--- DIRECTIONS FOR THIS TASK ---
Your response should contain each line of the data that includes "study".

--- TASK INPUT ---
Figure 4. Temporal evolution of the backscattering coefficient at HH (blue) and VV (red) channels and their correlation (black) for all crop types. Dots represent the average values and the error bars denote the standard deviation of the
--
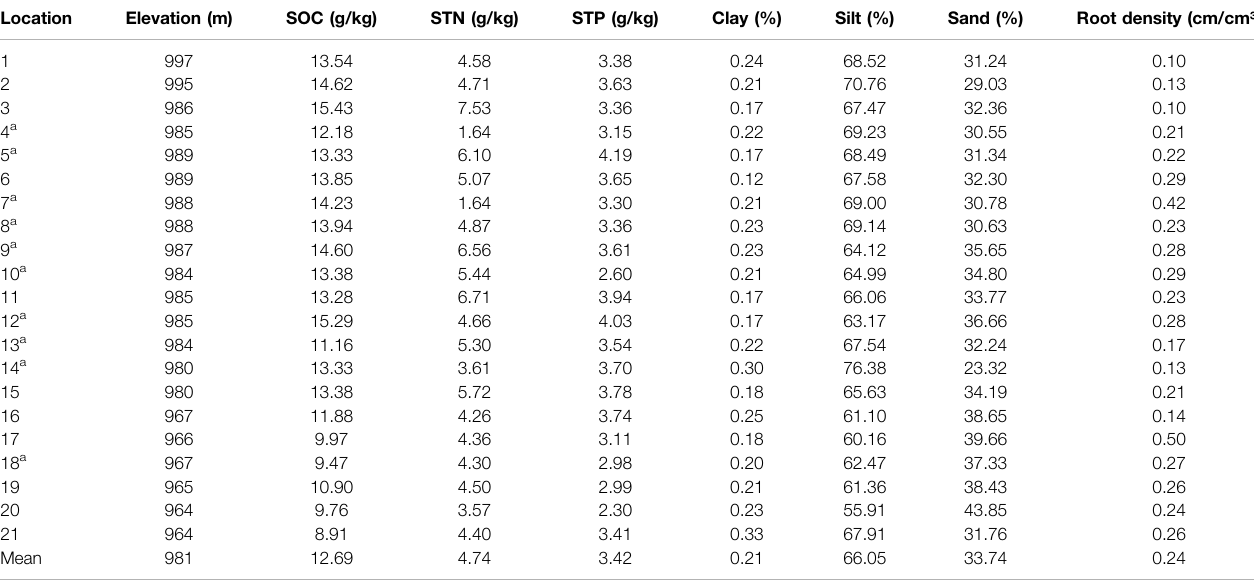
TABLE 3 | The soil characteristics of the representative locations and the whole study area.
...
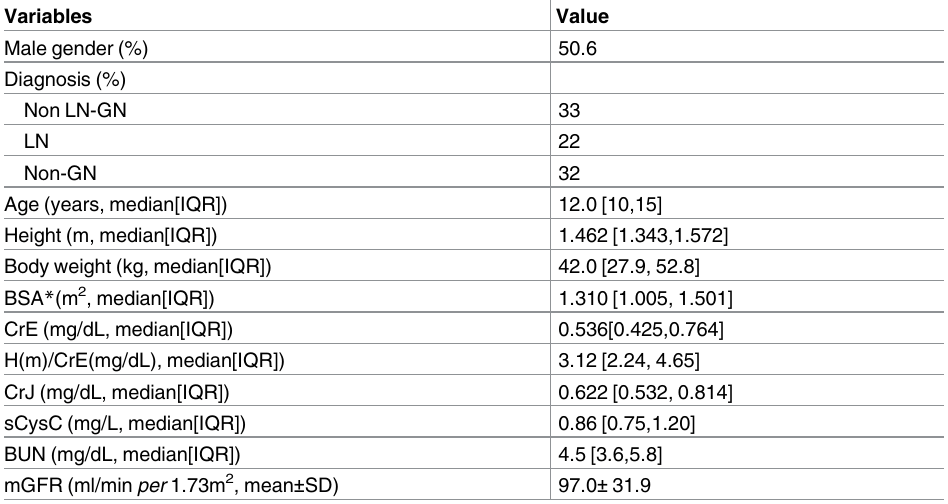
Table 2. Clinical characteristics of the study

--- RESULT FOR THIS EXERCISE ---
TABLE 3 | The soil characteristics of the representative locations and the whole study area.
Table 2. Clinical characteristics of the study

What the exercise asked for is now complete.